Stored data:
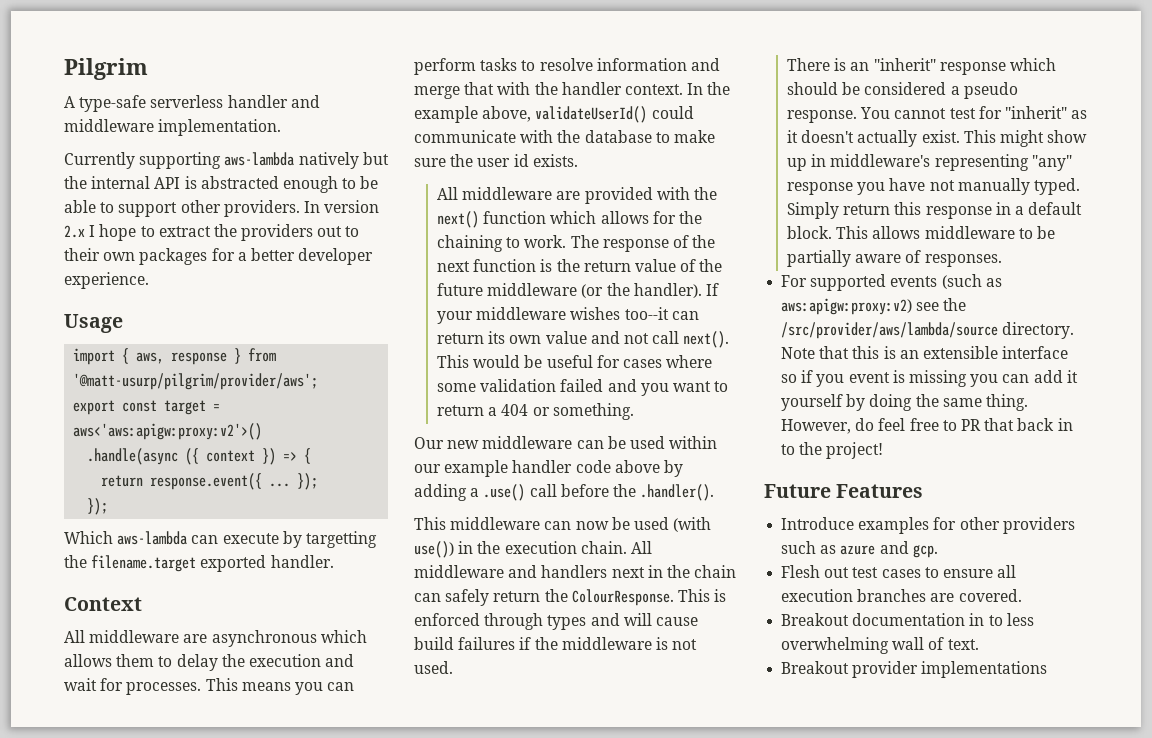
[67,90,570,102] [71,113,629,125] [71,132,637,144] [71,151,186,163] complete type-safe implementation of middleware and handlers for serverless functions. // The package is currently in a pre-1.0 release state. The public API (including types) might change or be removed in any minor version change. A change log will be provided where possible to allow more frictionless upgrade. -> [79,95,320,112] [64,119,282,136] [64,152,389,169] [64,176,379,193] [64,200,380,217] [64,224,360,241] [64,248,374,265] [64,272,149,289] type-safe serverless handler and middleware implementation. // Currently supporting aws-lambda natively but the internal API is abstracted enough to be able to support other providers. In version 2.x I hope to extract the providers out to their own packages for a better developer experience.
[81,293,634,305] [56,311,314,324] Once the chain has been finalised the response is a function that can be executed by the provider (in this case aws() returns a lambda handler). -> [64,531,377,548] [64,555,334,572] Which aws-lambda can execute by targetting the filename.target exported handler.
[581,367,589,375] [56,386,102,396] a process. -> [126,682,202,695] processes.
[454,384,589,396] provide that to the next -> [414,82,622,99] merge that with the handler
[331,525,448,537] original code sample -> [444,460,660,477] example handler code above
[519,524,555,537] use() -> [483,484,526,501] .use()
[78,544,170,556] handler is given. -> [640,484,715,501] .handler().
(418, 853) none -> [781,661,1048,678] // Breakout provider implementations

* [WHAT YOU WILL DO] Filter the entries above and keep only the lines with the word "that".

* [RESULT OF THIS EXERCISE]
[81,293,634,305] [56,311,314,324] Once the chain has been finalised the response is a function that can be executed by the provider (in this case aws() returns a lambda handler). -> [64,531,377,548] [64,555,334,572] Which aws-lambda can execute by targetting the filename.target exported handler.
[454,384,589,396] provide that to the next -> [414,82,622,99] merge that with the handler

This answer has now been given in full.